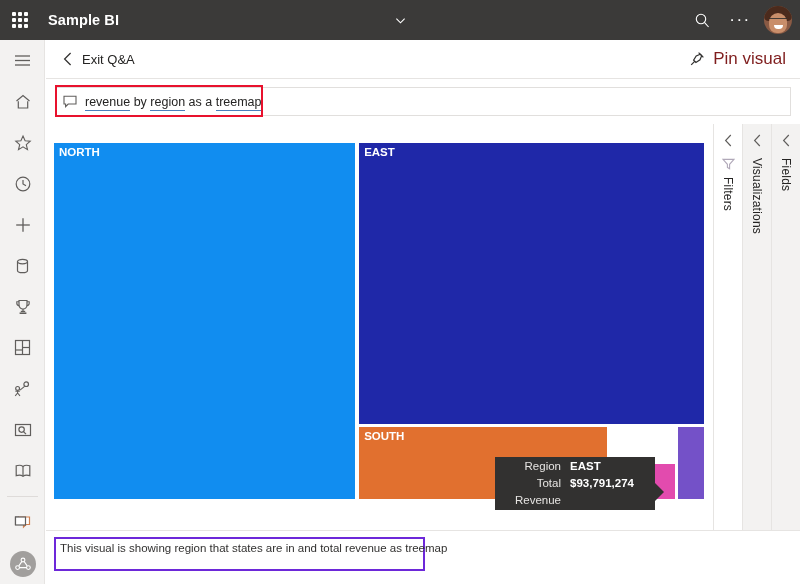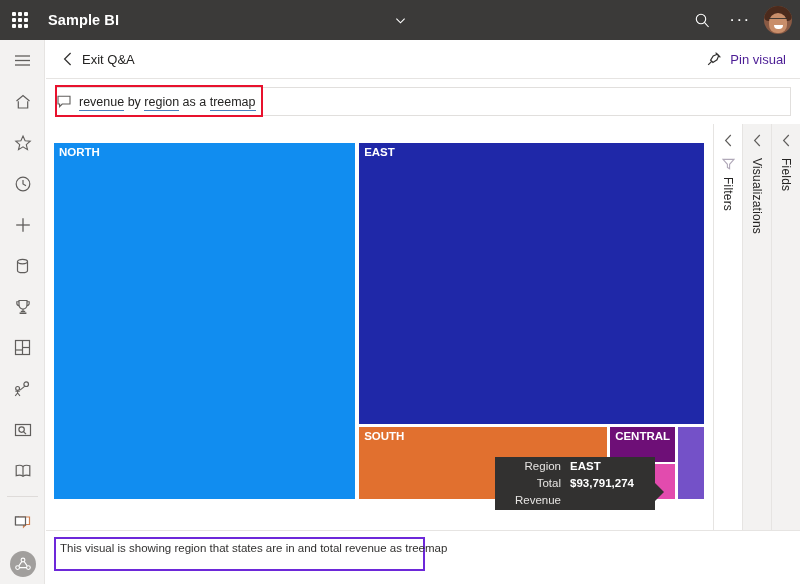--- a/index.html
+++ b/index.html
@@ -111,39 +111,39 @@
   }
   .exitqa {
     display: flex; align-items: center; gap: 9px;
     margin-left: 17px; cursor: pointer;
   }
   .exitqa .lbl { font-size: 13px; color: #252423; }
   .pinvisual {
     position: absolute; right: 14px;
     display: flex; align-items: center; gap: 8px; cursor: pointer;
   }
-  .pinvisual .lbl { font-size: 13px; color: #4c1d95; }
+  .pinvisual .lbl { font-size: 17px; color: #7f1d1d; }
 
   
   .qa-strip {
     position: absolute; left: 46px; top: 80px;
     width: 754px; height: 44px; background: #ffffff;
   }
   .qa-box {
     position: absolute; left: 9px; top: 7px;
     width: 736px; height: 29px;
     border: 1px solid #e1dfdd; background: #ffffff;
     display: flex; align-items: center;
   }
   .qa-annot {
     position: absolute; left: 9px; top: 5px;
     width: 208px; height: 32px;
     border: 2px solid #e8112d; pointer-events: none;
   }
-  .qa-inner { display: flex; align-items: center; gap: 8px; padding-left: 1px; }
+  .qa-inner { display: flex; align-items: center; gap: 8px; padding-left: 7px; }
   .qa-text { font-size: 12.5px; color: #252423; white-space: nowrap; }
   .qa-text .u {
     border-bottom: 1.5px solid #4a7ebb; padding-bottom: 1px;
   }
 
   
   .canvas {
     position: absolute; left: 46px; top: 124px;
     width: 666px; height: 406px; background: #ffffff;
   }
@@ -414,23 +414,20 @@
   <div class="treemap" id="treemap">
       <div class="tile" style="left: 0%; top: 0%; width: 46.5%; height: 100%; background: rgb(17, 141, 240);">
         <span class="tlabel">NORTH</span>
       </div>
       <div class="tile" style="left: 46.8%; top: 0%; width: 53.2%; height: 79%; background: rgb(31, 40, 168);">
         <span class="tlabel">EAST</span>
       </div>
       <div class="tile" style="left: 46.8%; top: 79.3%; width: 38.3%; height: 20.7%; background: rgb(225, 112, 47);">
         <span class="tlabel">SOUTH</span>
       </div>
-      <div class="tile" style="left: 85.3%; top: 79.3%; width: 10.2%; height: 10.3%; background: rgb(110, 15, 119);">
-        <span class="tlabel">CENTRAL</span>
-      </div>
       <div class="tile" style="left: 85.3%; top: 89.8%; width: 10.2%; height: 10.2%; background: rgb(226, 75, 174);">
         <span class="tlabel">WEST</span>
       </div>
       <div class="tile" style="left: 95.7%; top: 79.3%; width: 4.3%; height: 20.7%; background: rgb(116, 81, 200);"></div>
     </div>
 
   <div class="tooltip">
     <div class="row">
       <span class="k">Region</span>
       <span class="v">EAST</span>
+--
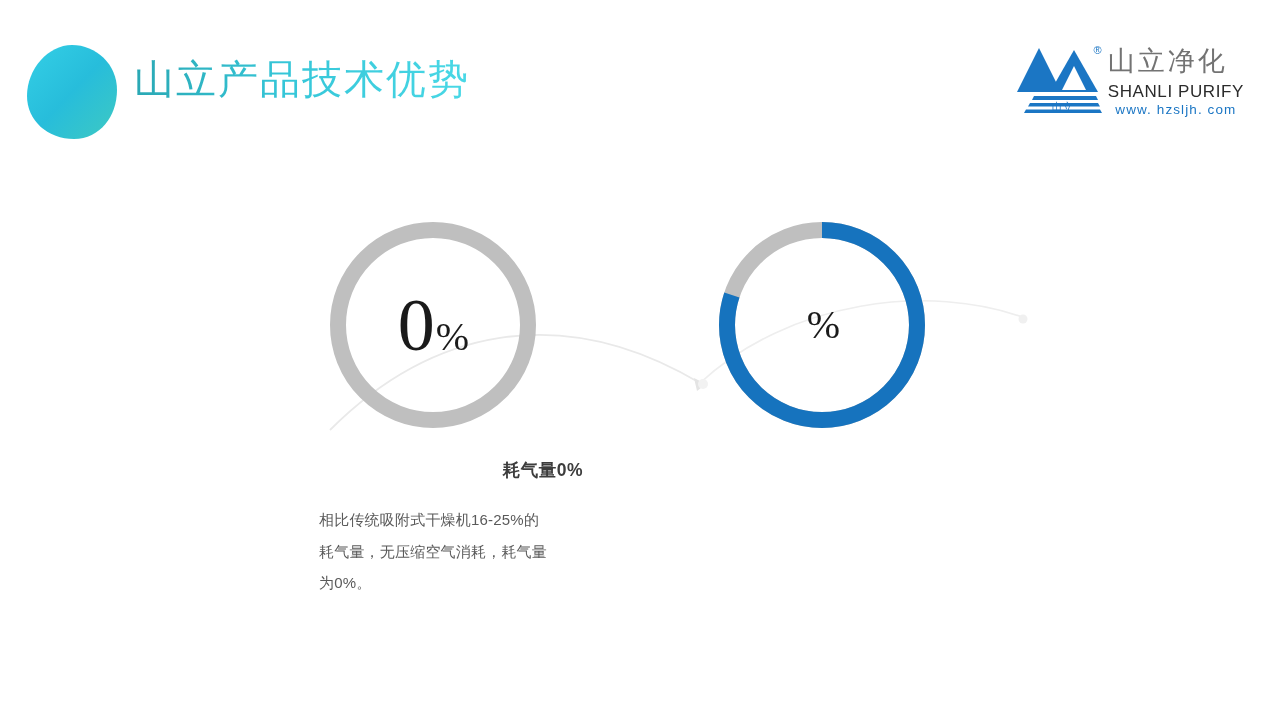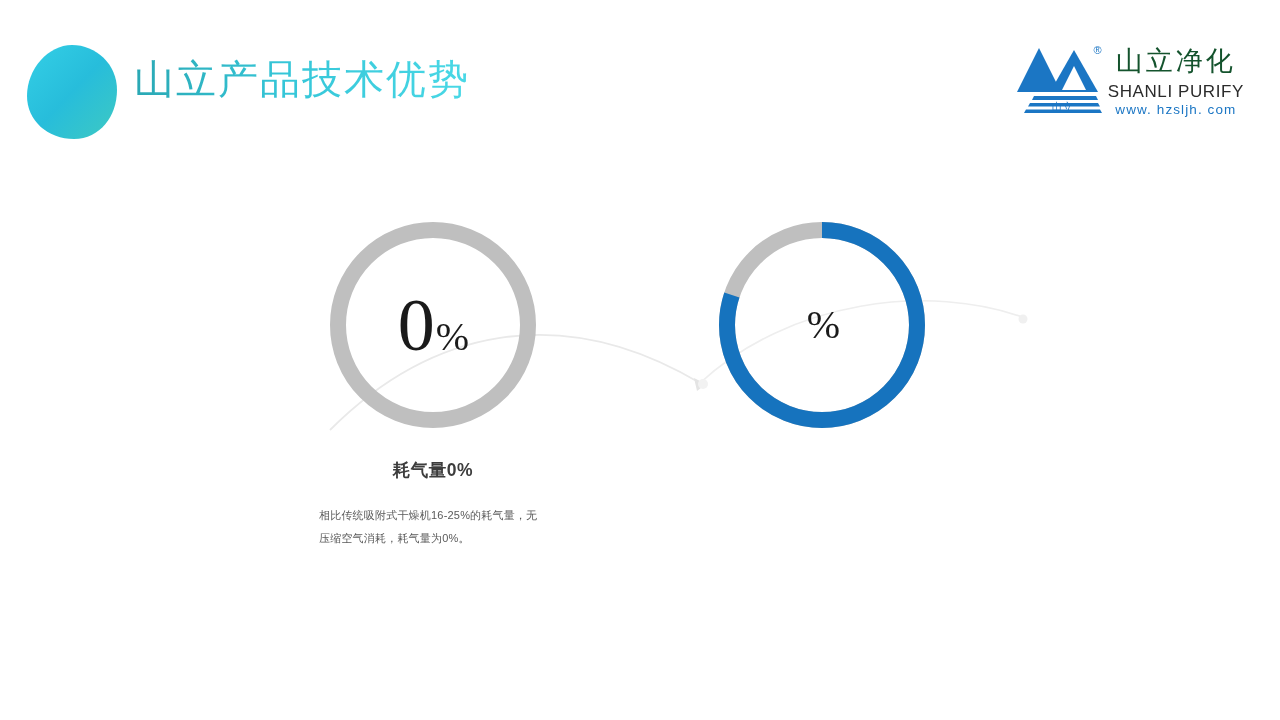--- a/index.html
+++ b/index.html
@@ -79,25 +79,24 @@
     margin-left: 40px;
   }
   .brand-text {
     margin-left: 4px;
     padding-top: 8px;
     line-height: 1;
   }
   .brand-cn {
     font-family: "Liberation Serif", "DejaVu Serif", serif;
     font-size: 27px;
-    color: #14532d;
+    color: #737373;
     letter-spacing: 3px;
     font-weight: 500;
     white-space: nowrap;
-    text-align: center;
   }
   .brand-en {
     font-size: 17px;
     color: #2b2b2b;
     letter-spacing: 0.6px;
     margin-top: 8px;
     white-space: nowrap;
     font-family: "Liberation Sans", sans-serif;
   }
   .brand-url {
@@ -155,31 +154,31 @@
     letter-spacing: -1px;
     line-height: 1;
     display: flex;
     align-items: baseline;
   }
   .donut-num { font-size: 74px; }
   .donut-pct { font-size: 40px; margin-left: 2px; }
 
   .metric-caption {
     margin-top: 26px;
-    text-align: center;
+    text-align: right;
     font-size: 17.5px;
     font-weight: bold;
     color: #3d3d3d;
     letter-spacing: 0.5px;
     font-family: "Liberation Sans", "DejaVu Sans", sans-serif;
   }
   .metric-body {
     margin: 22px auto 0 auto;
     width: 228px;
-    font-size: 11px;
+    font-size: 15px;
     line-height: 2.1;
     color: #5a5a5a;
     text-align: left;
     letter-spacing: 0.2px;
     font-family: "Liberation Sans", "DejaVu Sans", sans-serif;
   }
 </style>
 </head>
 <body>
+--
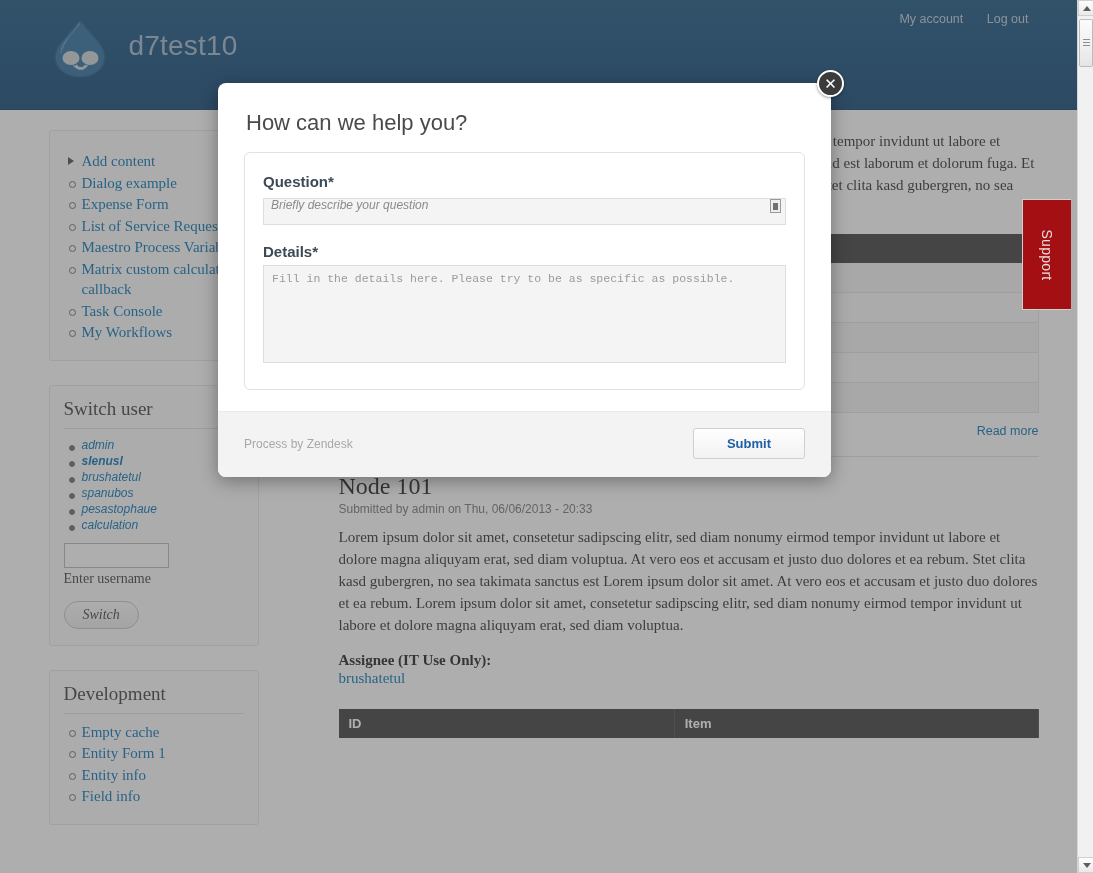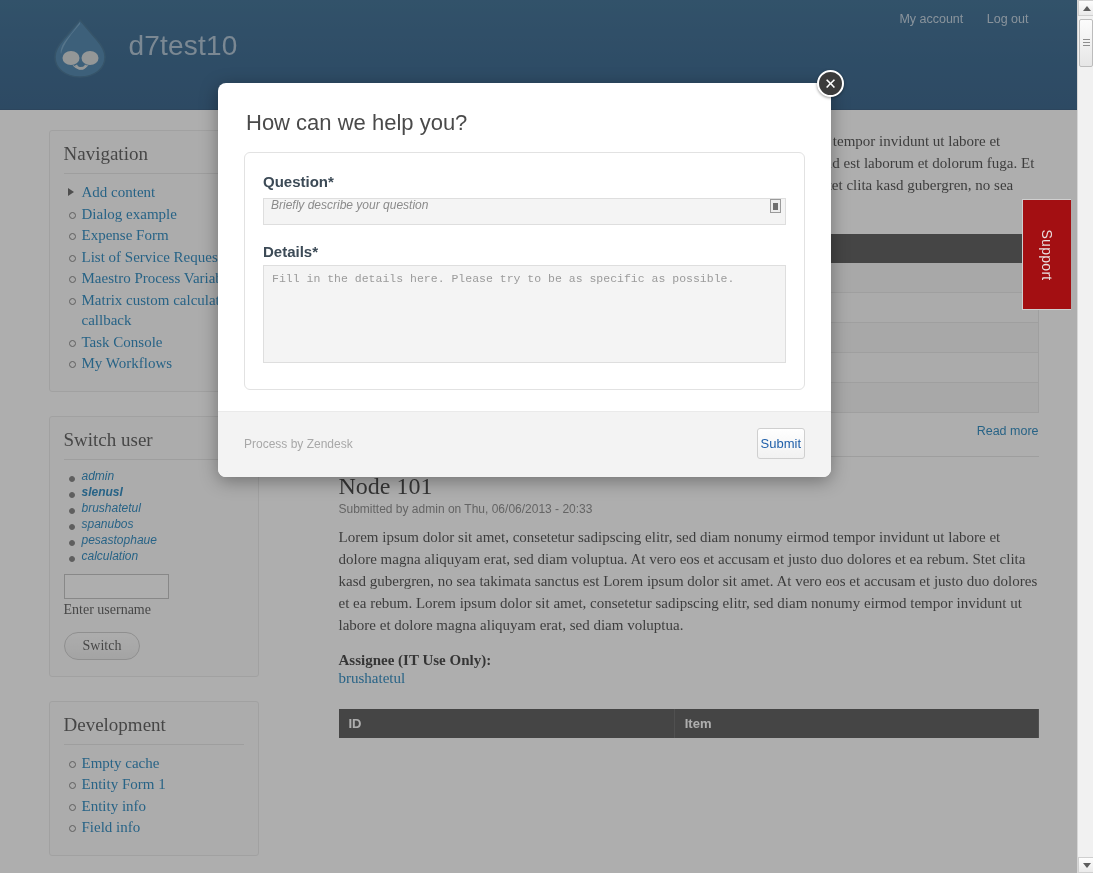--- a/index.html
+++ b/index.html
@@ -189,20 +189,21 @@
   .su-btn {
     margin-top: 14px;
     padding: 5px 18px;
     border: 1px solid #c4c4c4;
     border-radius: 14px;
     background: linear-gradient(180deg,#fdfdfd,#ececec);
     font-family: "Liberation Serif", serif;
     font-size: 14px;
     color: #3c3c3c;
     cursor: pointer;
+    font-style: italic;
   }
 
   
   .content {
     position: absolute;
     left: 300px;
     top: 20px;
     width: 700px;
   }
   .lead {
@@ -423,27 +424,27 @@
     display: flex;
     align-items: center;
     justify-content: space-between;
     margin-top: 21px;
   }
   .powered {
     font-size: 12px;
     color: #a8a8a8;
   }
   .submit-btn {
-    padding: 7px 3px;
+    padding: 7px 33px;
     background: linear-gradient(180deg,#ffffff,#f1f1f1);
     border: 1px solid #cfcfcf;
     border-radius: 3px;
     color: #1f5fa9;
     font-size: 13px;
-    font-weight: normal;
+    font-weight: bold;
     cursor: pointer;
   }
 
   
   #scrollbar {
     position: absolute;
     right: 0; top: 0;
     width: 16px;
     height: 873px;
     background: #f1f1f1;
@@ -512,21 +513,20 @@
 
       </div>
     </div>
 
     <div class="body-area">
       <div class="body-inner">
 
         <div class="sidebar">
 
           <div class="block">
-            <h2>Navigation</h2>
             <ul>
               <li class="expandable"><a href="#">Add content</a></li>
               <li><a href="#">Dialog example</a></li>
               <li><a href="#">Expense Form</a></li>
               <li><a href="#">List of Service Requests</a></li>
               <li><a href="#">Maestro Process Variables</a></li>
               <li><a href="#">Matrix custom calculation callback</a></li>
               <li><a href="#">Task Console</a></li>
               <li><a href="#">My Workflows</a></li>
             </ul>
+--
ACTION ITEM: Only the lines above from the line containing "position: absolute; left: 9px; top: 7px;" through the line containing "position: absolute; left: 9px; top: 5px;" should be retyped, exactly and with both ends included.

PROBLEM SOLUTION:
     position: absolute; left: 9px; top: 7px;
     width: 736px; height: 29px;
     border: 1px solid #e1dfdd; background: #ffffff;
     display: flex; align-items: center;
   }
   .qa-annot {
     position: absolute; left: 9px; top: 5px;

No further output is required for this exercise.